Two, fix your dosing routine. You’re bottoming out your nutrients, so you need to dose more, not less. I don’t know what’s in Eheim liquidose, but one ml can’t be doing much. I put 15ml of Flourish at a time in my 65g, and dose every 2nd or 3rd day. Strong lighting like you have will deactivate the micros. Since you’re not using EI, it would be a good idea to test every couple of days and dose to keep your levels up until you have a feel for what the tank is using. I’d suggest PO4 level of 1ppm. CO2 sounds good, but you might want to check it in the afternoon to see what you have in the peak of the photoperiod. If you’re running a controller, this might not be an issue.

And Tino's advice about patience is always applicable with planted tanks.


----------



## jgc (Jul 6, 2005)

fwiw - both times I had it I fought it for a bit with vacuming and clean up crew. Both times it persisted for a few weeks, then dissapeared almost overnight (basically it did not come back after a vacuming and the cleanup crew took care of what I missed).


----------



## Kayakbabe (Sep 4, 2005)

okay... no elbow grease... I really wanted to get the balance right... 
I am willing to work hard initially to be lazy later.
I'm glad to report I solved this problem! No more gerbils... and no unruley algea outbreaks either.

Anyway here's what I did...
I bought more test kits and determined that the limiting factor in my tank was way too low NO3, and a little bit low on PO4... everything else seemed okay.

I wanted to get rid of some of the algae right away.. but if you've ever tried to remove that finely threaded hair algae you KNOW what kind of ineffectual task that it... so I resorted to the overdosing of Flourish Excel technique... worked like a charm!

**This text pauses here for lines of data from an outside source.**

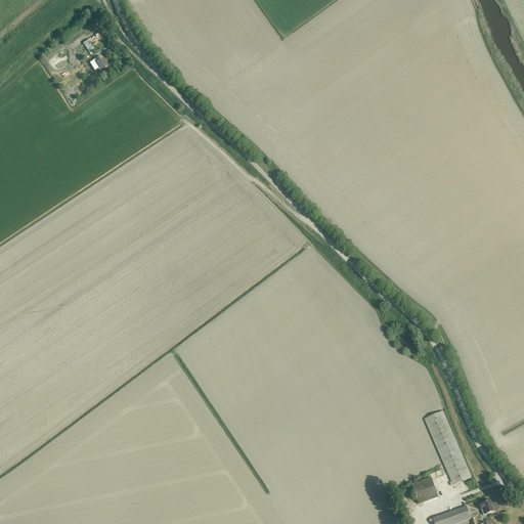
[(84,41),(87,49),(95,46),(92,38),(84,41)]
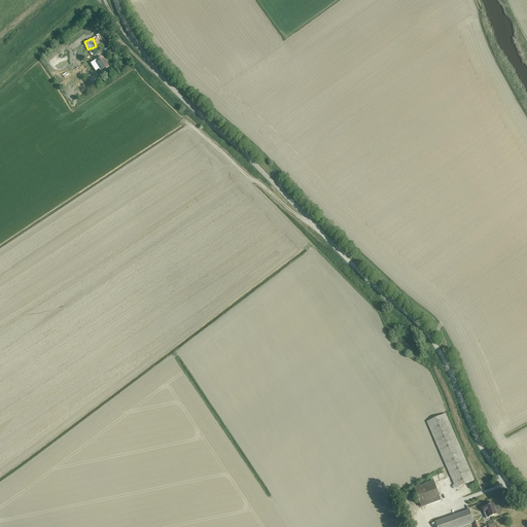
[(100,69),(102,72),(109,68),(103,58),(97,62),(96,61),(91,64),(96,72),(100,69)]
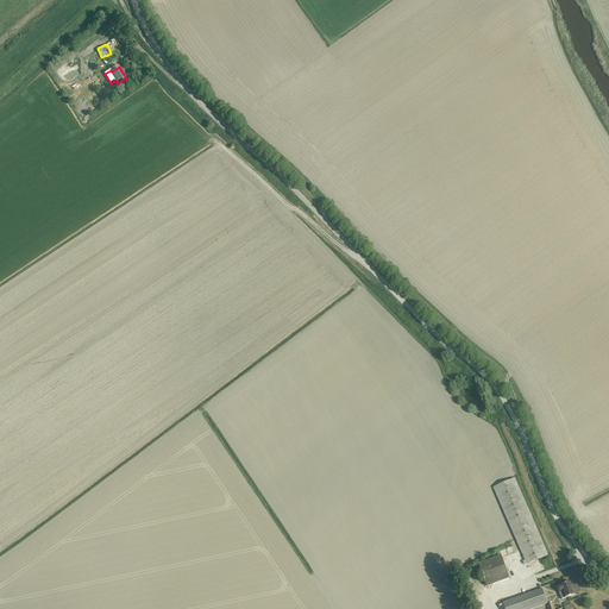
[(494,488),(527,564),(547,556),(514,478),(494,488)]
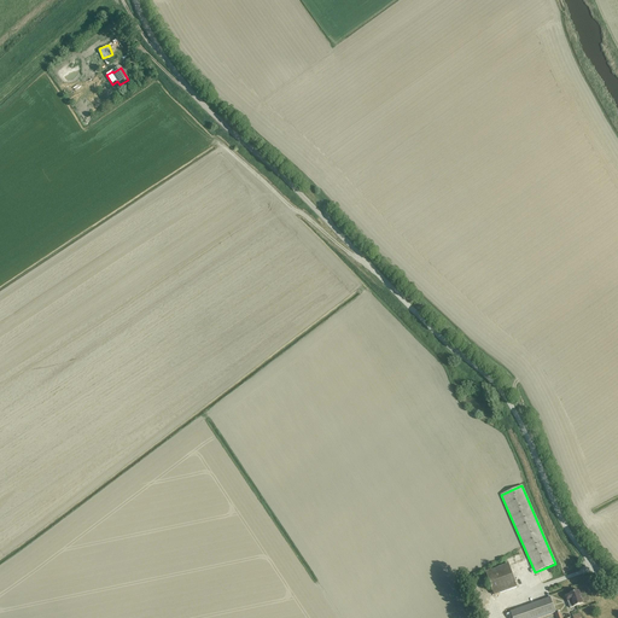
[(485,572),(494,595),(517,587),(508,565),(485,572)]
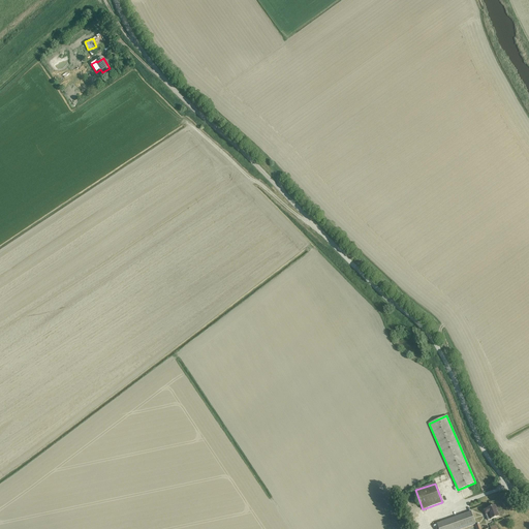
[(484,509),(488,521),(499,517),(495,505),(484,509)]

Wonderful method! I highly recommend it. Didn't harm my fish or shrimp. The shrimp kept right on having eggs and even babies hatched during the excell treatment.

I also took Tino's suggestion and another person's suggestion and changed my lighting routine to 4 hours on, 2.5 hours off, and 4 hours on.

I also bought Greenlight stump remover so I could increase my NO3 levels... and Fleet enema. That Fleet stuff is pretty concentrated... be careful if you decide to use it. A teensy bit goes a long way.

I"m happy to say my tank has been algae free for six weeks now... it's looking really good. I beleive nutrient levels were the primary key!


----------



## lumpyfunk (Dec 22, 2004)

I wonder what you could have gotten for one of those on aquabid?


----------



## jimmydrsv (Apr 8, 2005)

Probably a bunch since there seems to be plenty of people that think that these are gerbils.  

I think they are just misunderstood creatures. It's their owners fault for not trimming them properly.


----------